Back in May, we told you about the Bank of England's decision to open up the design of the next £20 note to the general public.
The replacement for Adam Smith (the economist who fronts the current £20) has to be a deceased British "visual artist", a board term that includes artists, sculptors, printmakers, designers, craftspeople, ceramicists, architects, fashion designers, photographers and filmmakers.
After receiving thousands of nominations, the Royal Mint has created a long list of 592 names, from which the Banknote Character Advisory Committee (which we also wish we were on) will create a shortlist in September.
From the obvious to the obscure, these are the bookies' favourites for the new note.
Poet, painter, printmaker, Blake is the current favourite to land the £20 position. Best fetch him his bow of burning gold to celebrate.
He's already got a gallery and a wing of the Tate named after him, but Turner could rise further still in public profile.
Actor, director (and brother of David), we're hoping he gets the nod just so we can be reminded of the excellence of Jurassic Park every time our wallet is looking flush.
Famed for his stylised paintings of northern industry, you need to go and have a good gaze at a painting of Laurence Stephen Lowry. They're blooming marvellous.
Currently the highest favoured woman of the long list, Hepworth is best known for her looping, hypnotic sculptures.
Another sculptor, Yorkshire-born Moore is best known for his abstract works that sort of look like a person if you drink three whiskies and squint at them.

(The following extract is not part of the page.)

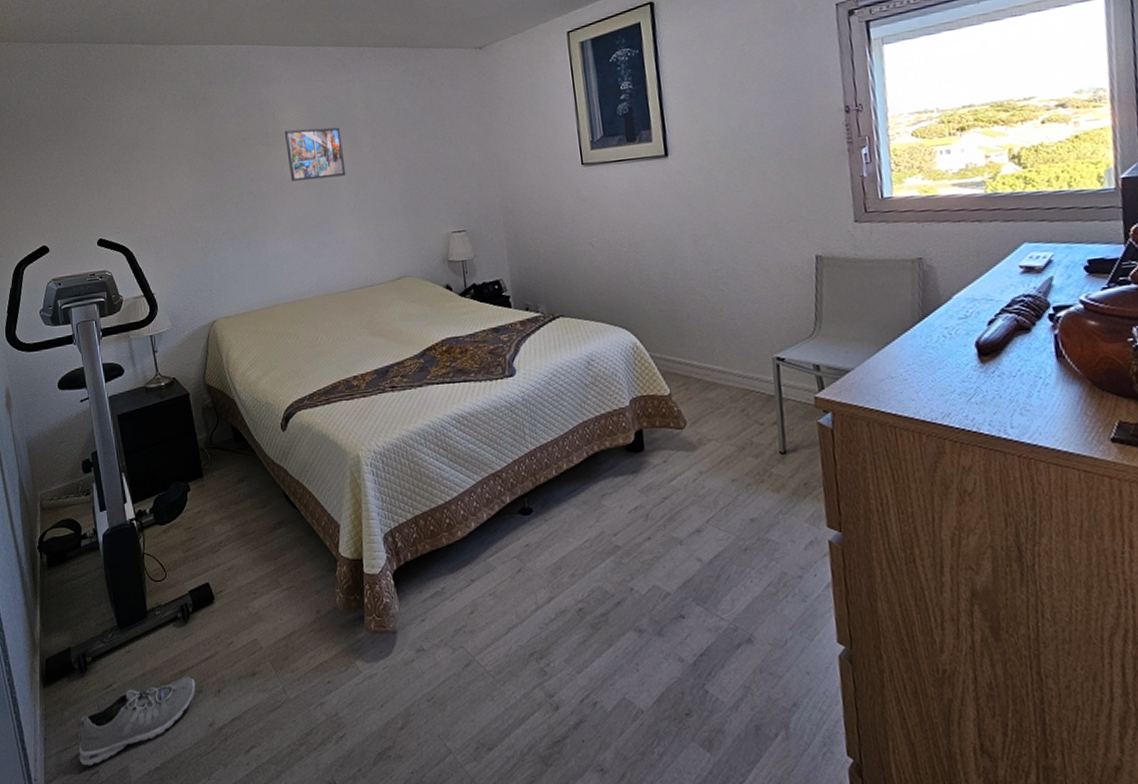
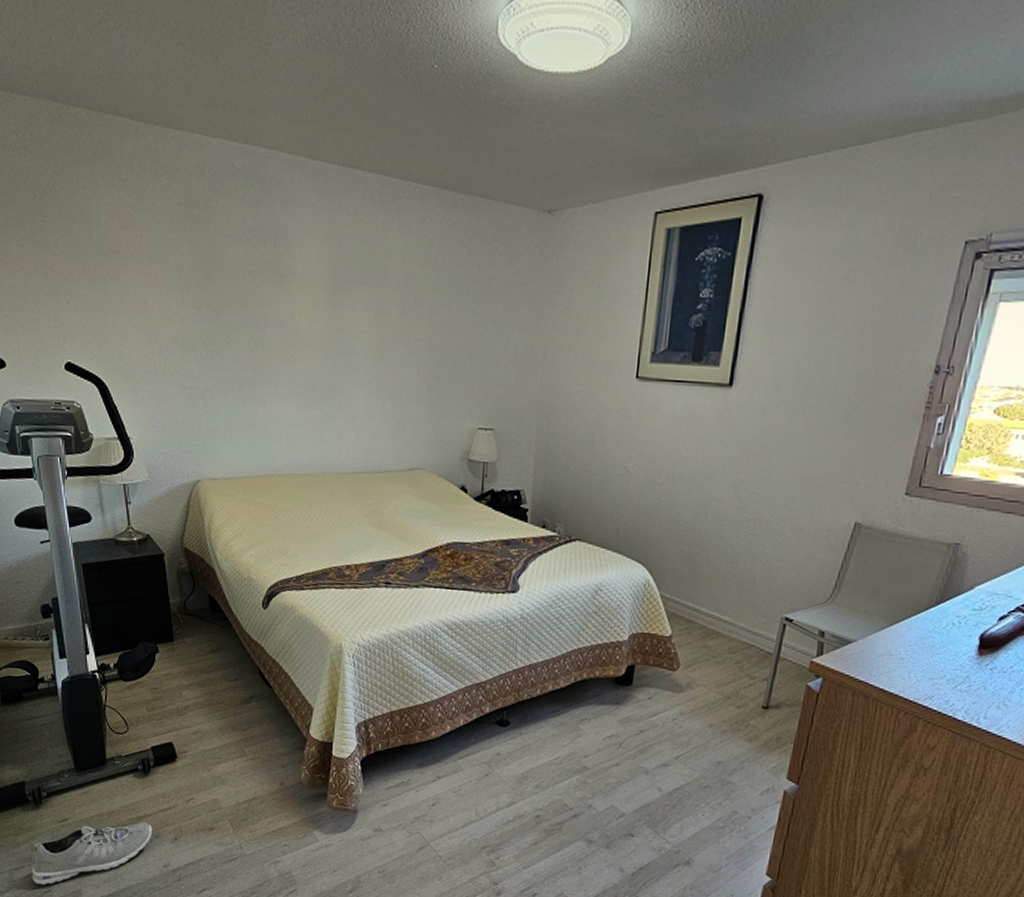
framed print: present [285,127,346,181] -> none [301,270,368,340]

Time was, if you wanted someone to paint you a horse (they're bloody difficult), you asked George Stubbs. He could take a clapped out old pit pony and make you really think about the world.
A whole bunch more
Tied at the same odds is a list of formidable talent, including Clarice Cliff, Francis Bacon, Jacob Epstein, Joseph Wright of Derby, Joshua Reynolds, Josiah Wedgwood, Lucian Freud (pictured), Thomas Gainsborough, William Hogarth and William Morris.
We recommend you Google each of them. They're fascinating.